A travers de multiples correspondances, nous avons saisi plus d’une dizaine de fois tous les ministères concernés par les activités de cette filière et en charge de ces questions (Ministre des Finances, Ministère de l'industrie, des mines et du développement technologique, etc.). Le moins que je puisse affirmer, c’est qu’aucune suite n'a été donnée à nos multiples requêtes. En prime : même pas une seule réponse écrite, encore moins une entrevue !
A cette attitude pour le moins curieuse, il faut aussi ajouter le laxisme de la SGS qui ne contrôle rien du tout. De même que la douane qui laisse passer un certain nombre de cargaisons de pâtes alimentaires qui arrivent en contrebande dans des véhicules, réfrigérateurs, etc., toutes importées.

Selon des informations recueillies ici et là, l’ANOR (agence des normes et de la qualité) et le MINIMIDT (Ministère de l'industrie, des mines et du développement technologique) sont particulièrement pointés du doigt comme étant des facilitateurs du désordre. Quel est le sentiment des opérateurs de la filière à ce sujet ?
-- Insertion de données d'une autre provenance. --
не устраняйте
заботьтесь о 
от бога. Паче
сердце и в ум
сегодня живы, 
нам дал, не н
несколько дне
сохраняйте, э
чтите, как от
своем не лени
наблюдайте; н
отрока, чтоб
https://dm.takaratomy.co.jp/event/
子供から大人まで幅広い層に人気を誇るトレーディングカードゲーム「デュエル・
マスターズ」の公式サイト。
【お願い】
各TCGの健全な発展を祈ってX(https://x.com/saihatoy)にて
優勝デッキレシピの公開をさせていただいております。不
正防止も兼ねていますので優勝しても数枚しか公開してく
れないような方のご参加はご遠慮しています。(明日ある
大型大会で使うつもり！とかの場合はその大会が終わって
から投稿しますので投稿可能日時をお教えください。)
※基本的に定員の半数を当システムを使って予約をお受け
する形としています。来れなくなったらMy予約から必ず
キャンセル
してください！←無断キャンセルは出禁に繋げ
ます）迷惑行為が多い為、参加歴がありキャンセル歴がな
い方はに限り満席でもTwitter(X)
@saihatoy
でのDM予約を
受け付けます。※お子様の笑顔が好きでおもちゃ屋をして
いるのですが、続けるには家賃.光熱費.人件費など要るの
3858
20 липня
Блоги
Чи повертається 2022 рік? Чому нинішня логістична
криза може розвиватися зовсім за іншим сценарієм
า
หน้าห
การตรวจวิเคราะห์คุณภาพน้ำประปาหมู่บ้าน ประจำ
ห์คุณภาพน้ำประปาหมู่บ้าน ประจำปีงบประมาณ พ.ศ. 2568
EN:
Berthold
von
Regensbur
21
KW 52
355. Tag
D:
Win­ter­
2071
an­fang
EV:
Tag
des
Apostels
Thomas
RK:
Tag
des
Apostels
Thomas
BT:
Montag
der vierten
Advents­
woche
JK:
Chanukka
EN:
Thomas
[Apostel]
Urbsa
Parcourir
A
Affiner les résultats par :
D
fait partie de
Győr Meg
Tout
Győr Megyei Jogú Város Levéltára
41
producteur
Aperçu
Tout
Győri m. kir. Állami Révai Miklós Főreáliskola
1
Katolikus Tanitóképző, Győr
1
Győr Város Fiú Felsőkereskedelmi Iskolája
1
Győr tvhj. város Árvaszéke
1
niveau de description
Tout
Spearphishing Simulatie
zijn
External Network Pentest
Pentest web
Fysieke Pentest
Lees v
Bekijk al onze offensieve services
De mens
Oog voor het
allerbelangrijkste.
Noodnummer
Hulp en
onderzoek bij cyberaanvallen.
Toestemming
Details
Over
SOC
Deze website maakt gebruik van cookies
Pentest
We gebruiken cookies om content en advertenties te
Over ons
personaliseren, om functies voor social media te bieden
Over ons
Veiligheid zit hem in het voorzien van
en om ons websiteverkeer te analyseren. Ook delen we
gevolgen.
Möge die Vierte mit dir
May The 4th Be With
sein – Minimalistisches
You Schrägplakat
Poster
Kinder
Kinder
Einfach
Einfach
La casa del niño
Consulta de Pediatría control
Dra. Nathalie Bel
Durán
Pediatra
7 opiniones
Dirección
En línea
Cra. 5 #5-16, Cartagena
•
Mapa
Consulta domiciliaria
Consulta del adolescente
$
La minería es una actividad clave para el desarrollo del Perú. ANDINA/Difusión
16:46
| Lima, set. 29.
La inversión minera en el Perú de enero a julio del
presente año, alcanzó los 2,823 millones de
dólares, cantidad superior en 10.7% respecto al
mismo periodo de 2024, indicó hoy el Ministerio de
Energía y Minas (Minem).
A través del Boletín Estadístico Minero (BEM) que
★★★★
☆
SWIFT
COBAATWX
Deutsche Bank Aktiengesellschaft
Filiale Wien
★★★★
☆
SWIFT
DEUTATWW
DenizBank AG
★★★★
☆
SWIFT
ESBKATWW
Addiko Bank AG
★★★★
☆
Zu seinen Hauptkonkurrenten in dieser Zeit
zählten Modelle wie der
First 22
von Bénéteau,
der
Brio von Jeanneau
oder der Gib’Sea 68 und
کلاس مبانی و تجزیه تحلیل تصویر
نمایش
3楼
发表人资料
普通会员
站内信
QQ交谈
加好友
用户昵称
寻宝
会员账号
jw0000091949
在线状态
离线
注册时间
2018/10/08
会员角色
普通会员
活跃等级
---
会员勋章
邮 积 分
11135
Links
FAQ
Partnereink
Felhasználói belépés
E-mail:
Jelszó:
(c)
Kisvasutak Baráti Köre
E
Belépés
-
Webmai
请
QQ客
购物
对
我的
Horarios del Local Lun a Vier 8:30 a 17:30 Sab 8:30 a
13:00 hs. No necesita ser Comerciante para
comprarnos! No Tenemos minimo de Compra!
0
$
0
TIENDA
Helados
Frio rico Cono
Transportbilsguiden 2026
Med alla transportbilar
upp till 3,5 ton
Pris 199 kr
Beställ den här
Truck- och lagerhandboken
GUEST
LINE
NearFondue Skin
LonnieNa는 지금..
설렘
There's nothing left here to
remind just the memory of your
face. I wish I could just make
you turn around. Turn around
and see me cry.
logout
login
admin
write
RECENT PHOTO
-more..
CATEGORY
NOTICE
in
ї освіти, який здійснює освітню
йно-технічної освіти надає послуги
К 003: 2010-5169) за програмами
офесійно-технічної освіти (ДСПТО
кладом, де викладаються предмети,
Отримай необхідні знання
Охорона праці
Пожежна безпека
L'ANOR est le bras armé du MINIMIDT pour détruire le tissu industriel du Cameroun. C’est vraiment contradictoire d'avoir un organe qui, au lieu de travailler pour assurer la pérennité des entreprises locales, donne plutôt une prime aux importateurs, fossoyeurs de l'économie. Tous les opérateurs de la filière sont unanimes là-dessus !

Au regard de la porosité observée et tant décriée, les balbutiements des pouvoirs publics ne risquent-ils pas d’entraîner la cessation des activités par les entreprises de ce secteur ?

La situation est plus grave que vous ne pouvez l’imaginer. Surtout lorsqu’on se rend compte que l’ANOR et sa tutelle ne sont ni plus ni moins que les plus grands facilitateurs du désordre et de la confusion dans ce secteur. Ainsi, face aux coups de boutoir répétés du Ministère de l'industrie, des mines et du développement technologique et de l’ANOR, nous ne sommes pas loin du dépôt de bilan dans ce secteur, notamment si rien n'est fait de manière urgente. D'ailleurs l'une des 5 entreprises du secteur a déposé le bilan il ya quelques mois.

La situation est-elle résolument désespérée ? N’y-a-t-il pas des perspectives envisageables pour rectifier le tir et normaliser cette jungle économique ?

Dans tous les cas, les solutions à apporter ne sont pas étranges. Tout au moins, est-il indispensable et urgent de prendre, entre autres,  les mesures suivantes:
- Revaloriser la valeur de référence en douane
- Annuler la délivrance par l'ANOR des lettres de dérogation
- contingenter les volumes importés de pâtes alimentaires, compte tenu de la grande capacité de production des usines locales.